Tired Taxpayer: Your example may be a bit extreme. In medicine, there is something called A SECOND [OR MORE] OPINION. Maybe the ER doctor is too radical/hurried, and if a cancer oncologist/specialist was consulted, he'd recommend not amputation of both legs, but instead a steady system of radiation and high potentency drugs that would gradually lessen the cancerous threat, without the need to immediately server both legs. If successful, the patient could thereafter lead a relatively healthy life [with only possibly amputation of one leg a futuristic necessity]. Boehner and these R's are beginning to resemble this type of concer-oncologist/specialist needed for the most advantage medical prognosis for the truly sick American patient, so let's all give them a chance to work their political magic, okay????????

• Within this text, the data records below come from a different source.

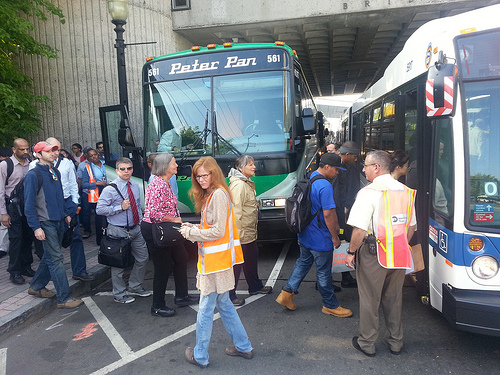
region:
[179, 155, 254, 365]
A woman wearing a bright orange vest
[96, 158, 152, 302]
A man holding a messenger bag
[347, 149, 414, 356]
A man wearing a red vest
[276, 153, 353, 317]
A man with a black backpack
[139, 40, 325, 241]
A bus with a green front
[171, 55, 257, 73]
The name Peter Pan on front of the bus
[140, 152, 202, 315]
An older lady walking towards a bus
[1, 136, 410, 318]
A group of people getting on a bus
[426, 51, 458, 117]
The side rearview mirror of a bus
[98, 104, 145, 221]
The door of a bus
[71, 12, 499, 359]
people in a bus station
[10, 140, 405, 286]
they are queing for a bus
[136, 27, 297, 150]
the bus is green in colour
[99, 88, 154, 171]
the door is open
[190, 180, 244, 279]
the lady has a reflective jacket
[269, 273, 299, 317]
the shoes are brown in colour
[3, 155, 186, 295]
everyone is carrying a bag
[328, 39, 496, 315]
the bus is white in colour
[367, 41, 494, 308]
the bus is stripped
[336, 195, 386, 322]
the man has a walkie talkie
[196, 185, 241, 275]
Reflective vest worn by woman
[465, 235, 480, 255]
Orange turn signal on the bus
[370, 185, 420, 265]
Red reflective vest worn by man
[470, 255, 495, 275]
Headlight on the bus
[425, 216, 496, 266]
Blue strip on the side of the bus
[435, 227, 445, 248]
Blue handicap sticker on side of bus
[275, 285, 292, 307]
Brown boot worn by man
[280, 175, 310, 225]
Black backpack being worn my man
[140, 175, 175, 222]
Floral shirt worn by older woman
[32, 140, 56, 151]
Red hat worn by man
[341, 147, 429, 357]
A man standing by the bus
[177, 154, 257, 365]
A woman in an orange vest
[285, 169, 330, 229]
A backpack on a man's back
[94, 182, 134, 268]
A black soft side briefcase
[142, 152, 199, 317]
A woman in a colorful shirt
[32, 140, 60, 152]
A red baseball cap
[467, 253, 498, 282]
The front right headlight on a bus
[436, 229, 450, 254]
A handicap symbol on the bus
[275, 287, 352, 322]
A man's brown boots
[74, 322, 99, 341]
Red paint on the street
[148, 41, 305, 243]
green and black bus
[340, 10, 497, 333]
white and blue bus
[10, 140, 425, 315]
people boarding the white and blue bus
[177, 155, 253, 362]
woman with the orange vest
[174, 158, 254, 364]
red headed woman with glasses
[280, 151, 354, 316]
man in work boots with black backpack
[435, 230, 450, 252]
handicap symbol on the front of blue white bus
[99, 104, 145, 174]
open door on the green bus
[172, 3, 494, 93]
bridge over the busses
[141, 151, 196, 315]
older woman with the red floral shirt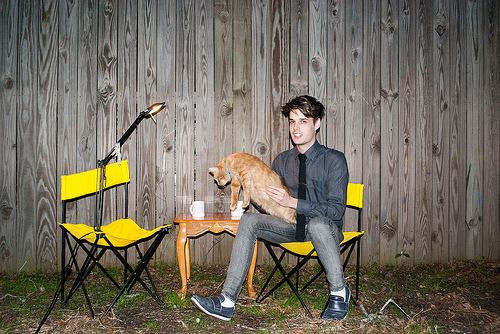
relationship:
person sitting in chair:
[191, 96, 353, 324] [259, 183, 362, 321]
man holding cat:
[191, 94, 352, 322] [208, 150, 301, 223]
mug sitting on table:
[189, 200, 206, 219] [175, 213, 261, 299]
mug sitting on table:
[230, 200, 247, 221] [175, 213, 261, 299]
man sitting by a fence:
[191, 94, 352, 322] [1, 1, 498, 274]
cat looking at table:
[208, 150, 301, 223] [175, 213, 261, 299]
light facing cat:
[94, 101, 166, 236] [208, 150, 301, 223]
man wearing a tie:
[191, 94, 352, 322] [295, 153, 307, 244]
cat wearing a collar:
[208, 150, 301, 223] [223, 157, 233, 182]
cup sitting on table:
[189, 201, 206, 220] [175, 213, 261, 299]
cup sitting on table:
[230, 202, 245, 220] [175, 213, 261, 299]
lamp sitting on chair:
[95, 102, 169, 234] [60, 159, 170, 317]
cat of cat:
[208, 152, 298, 224] [197, 133, 314, 228]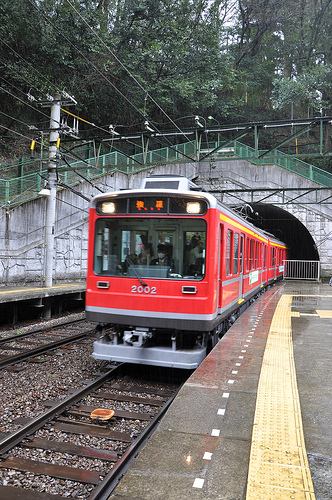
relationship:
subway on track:
[94, 138, 301, 355] [13, 333, 190, 498]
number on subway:
[115, 271, 182, 308] [85, 174, 291, 371]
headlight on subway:
[177, 279, 205, 298] [85, 174, 291, 371]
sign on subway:
[132, 187, 184, 215] [85, 174, 291, 371]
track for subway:
[13, 333, 190, 498] [85, 174, 291, 371]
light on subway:
[96, 199, 126, 229] [85, 174, 291, 371]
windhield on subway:
[96, 196, 212, 298] [85, 174, 291, 371]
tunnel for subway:
[232, 178, 330, 262] [85, 174, 291, 371]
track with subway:
[13, 333, 190, 498] [85, 174, 291, 371]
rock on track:
[24, 373, 39, 388] [13, 333, 190, 498]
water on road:
[291, 341, 330, 391] [273, 304, 312, 421]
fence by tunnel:
[265, 246, 312, 285] [232, 178, 330, 262]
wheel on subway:
[203, 319, 226, 356] [85, 174, 291, 371]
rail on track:
[24, 384, 82, 435] [13, 333, 190, 498]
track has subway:
[13, 333, 190, 498] [85, 174, 291, 371]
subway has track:
[85, 174, 291, 371] [13, 333, 190, 498]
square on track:
[78, 397, 129, 423] [13, 333, 190, 498]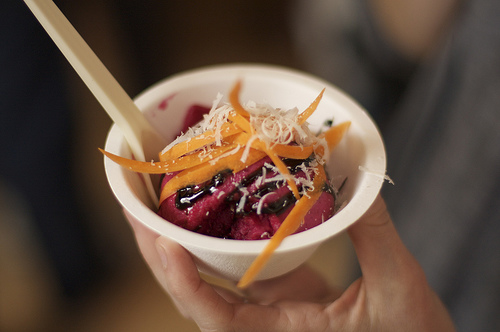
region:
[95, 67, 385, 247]
a small bowl full of food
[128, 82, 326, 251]
some sliced carrots on top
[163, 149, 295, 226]
some sliced meat under the carrots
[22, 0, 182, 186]
a utensil laying on the side of the bowl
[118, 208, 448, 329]
the hand holding the bowl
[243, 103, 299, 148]
shredded cheese on top of the food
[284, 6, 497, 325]
the person standing by the bowl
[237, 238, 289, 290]
a piece of carrot hanging over the bowl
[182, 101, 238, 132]
some more shredded cheese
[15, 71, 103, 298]
another person standing around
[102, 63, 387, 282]
Ivory colored plastic fruit bowl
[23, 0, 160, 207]
A plastic ivory colored spoon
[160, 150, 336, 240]
Strawberries chopped into slices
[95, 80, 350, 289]
Thin carrot strips laid on the strawberries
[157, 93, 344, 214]
Grated cheese on top of the carrot strips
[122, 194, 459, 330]
Hand holding the fruit bowl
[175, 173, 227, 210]
jam on the strawberries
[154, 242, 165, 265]
Nail on one finger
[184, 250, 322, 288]
Rough surface on the outside of the bowl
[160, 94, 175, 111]
Jam stain on the inside of the bowl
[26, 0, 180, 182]
Plastic utensil in cup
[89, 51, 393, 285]
White cup with dessert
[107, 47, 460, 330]
White hand holding white cup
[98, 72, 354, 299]
Orange pieces of fruit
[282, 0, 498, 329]
Gray shirt in the background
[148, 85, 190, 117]
Piece of red food on side of the cup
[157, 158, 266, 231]
Purple food in white cup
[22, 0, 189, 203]
White plastic spoon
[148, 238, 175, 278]
Person has clear nails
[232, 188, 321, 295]
Orange piece of food hanging over cup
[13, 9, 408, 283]
disposable bowl with spoon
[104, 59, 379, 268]
coconut sprinkled on frozen dessert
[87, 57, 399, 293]
shreds of fruit on ice cream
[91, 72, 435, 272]
purple ice cream in bowl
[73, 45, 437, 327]
hand holding small bowl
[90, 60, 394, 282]
dark sauce on ice cream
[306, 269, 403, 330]
creases on hand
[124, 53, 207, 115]
ice cream smeared on side of cup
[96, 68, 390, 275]
frozen dessert in cup held in hand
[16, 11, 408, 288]
spoon in bowl with ice cream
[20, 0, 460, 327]
hand holding sundae with a spoon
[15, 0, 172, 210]
white plastic spoon in a sundae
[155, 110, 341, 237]
raspberry looking sherbet in a sundae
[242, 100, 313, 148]
white coconut shreds on a sundae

LiveFreeOrDie| 4.11.11 @ 4:28PM

"...so let's all give them a chance to work their political magic, okay????????"

Isn't that what we just did?

LiveFreeOrDie| 4.11.11 @ 4:29PM

"...so let's all give them a chance to work their political magic, okay????????"

Isn't that what just did before that? And before that?

LiveFreeOrDie| 4.11.11 @ 4:30PM

"...so let's all give them a chance to work their political magic, okay????????"

Isn't that what just did before that? And before that? And before that? And before that? And before that? And before that?

Mark Shepler| 4.11.11 @ 4:53PM

Well, it may have started out about budgets, cuts and Republican promises but in the end it was about resolve. And I think the Reps failed the test...again.

You can read my full take here at my new blog:
http://www.rightwingmuse.com/

Sorry, I know it's bad form to plug a blog this way but I've posted here for years and really don't want to repeat myself. Too many here probably think I've done that enough already. :)

Negro X| 4.11.11 @ 6:43PM

Boehner is a pathetic RINO.

http://news.yahoo.com/s/ap/us_.....ding_spree

vtwin| 4.11.11 @ 7:01PM

Boehner in compromising preserved what Gingrich with his ideological hissy fit didn’t, the dignity of The Speaker of The House.

Dee See| 4.11.11 @ 10:03PM

AS a presiding figure during the height of our
Globalist front RED China TREASON during the
90's, and a prime pusher of micro-chipping and
so many other EUGENICS iniatives, let's hope,
let's pray Boehner is, in fact, NOT Newt Gingrich.